=== RAW DATA ===
-------
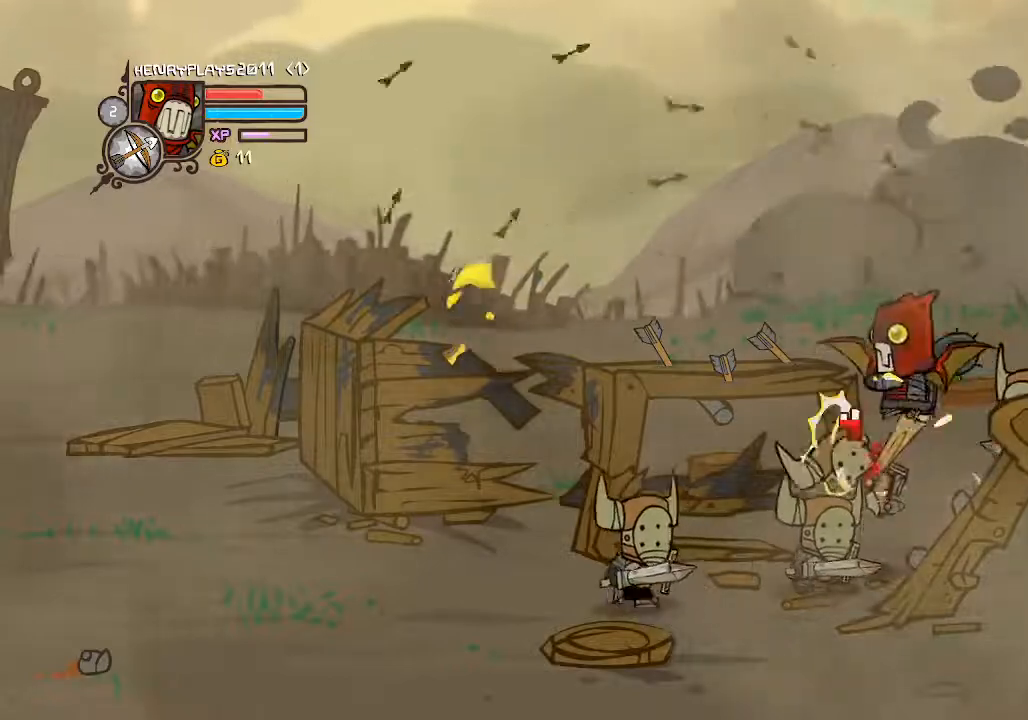
{"buttons": ["Y"], "left_stick": "center", "events": [[17, "X", "down"], [150, "X", "up"], [200, "DPAD_LEFT", "down"], [267, "Y", "down"], [383, "Y", "up"], [450, "DPAD_LEFT", "up"], [467, "Y", "down"]]}
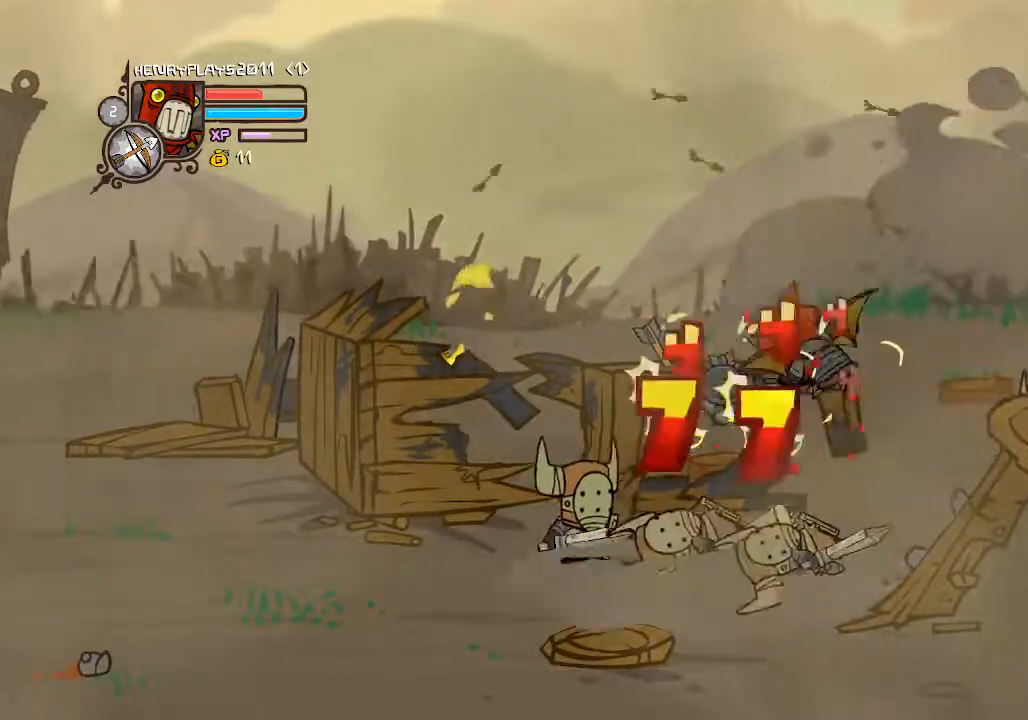
{"buttons": ["DPAD_LEFT"], "left_stick": "center", "events": [[50, "Y", "up"], [133, "Y", "down"], [150, "DPAD_LEFT", "down"], [250, "Y", "up"], [367, "X", "down"], [450, "X", "up"]]}
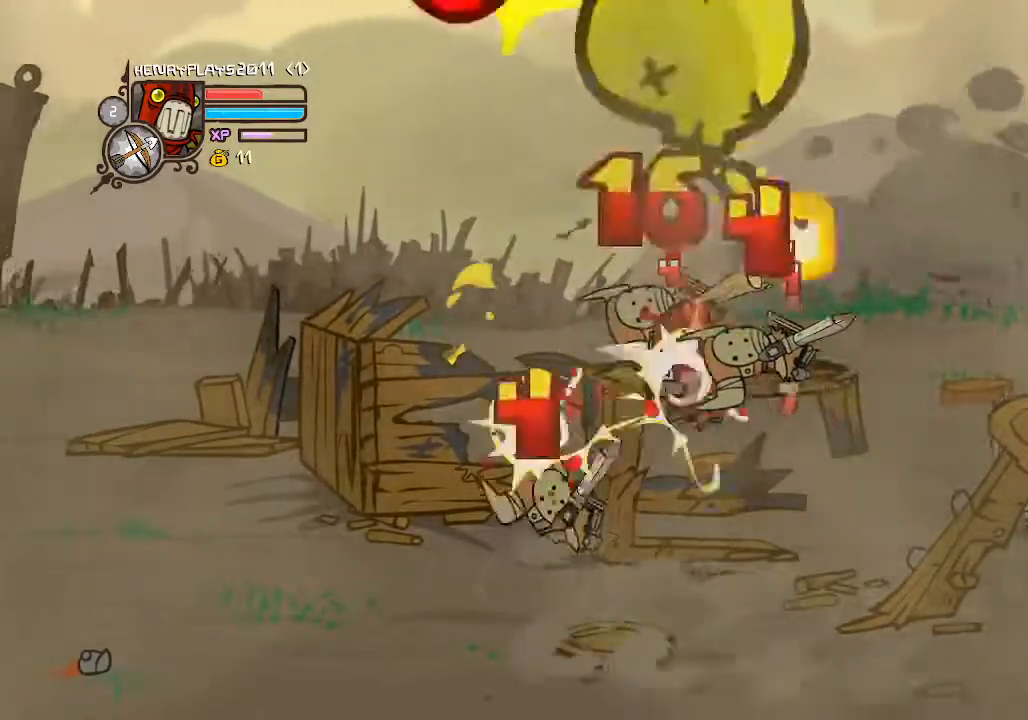
{"buttons": ["DPAD_LEFT"], "left_stick": "center", "events": [[67, "X", "down"], [167, "X", "up"], [333, "Y", "down"], [433, "Y", "up"]]}
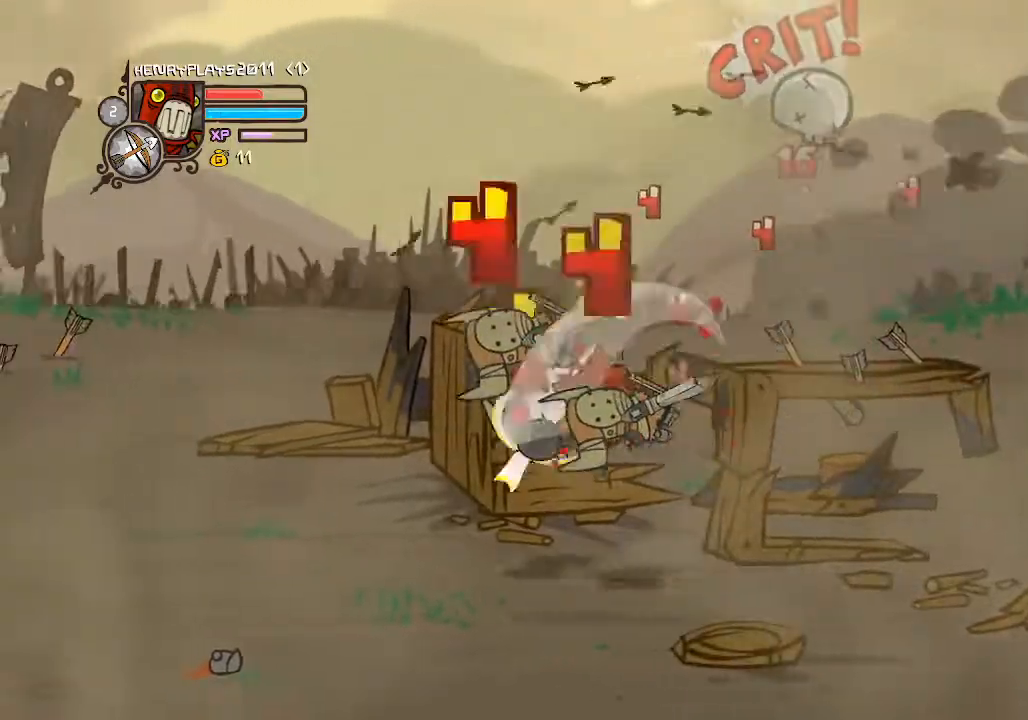
{"buttons": ["DPAD_LEFT"], "left_stick": "center", "events": [[33, "Y", "down"], [117, "DPAD_LEFT", "up"], [117, "Y", "up"], [200, "Y", "down"], [300, "Y", "up"], [333, "DPAD_LEFT", "down"], [383, "Y", "down"], [500, "Y", "up"]]}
-------
=== REQUIREMENT ===
An exact copy of all the lines above is required, with the pictures removed.

=== RESULT OF THE EXERCISE ===
{"buttons": ["Y"], "left_stick": "center", "events": [[17, "X", "down"], [150, "X", "up"], [200, "DPAD_LEFT", "down"], [267, "Y", "down"], [383, "Y", "up"], [450, "DPAD_LEFT", "up"], [467, "Y", "down"]]}
{"buttons": ["DPAD_LEFT"], "left_stick": "center", "events": [[50, "Y", "up"], [133, "Y", "down"], [150, "DPAD_LEFT", "down"], [250, "Y", "up"], [367, "X", "down"], [450, "X", "up"]]}
{"buttons": ["DPAD_LEFT"], "left_stick": "center", "events": [[67, "X", "down"], [167, "X", "up"], [333, "Y", "down"], [433, "Y", "up"]]}
{"buttons": ["DPAD_LEFT"], "left_stick": "center", "events": [[33, "Y", "down"], [117, "DPAD_LEFT", "up"], [117, "Y", "up"], [200, "Y", "down"], [300, "Y", "up"], [333, "DPAD_LEFT", "down"], [383, "Y", "down"], [500, "Y", "up"]]}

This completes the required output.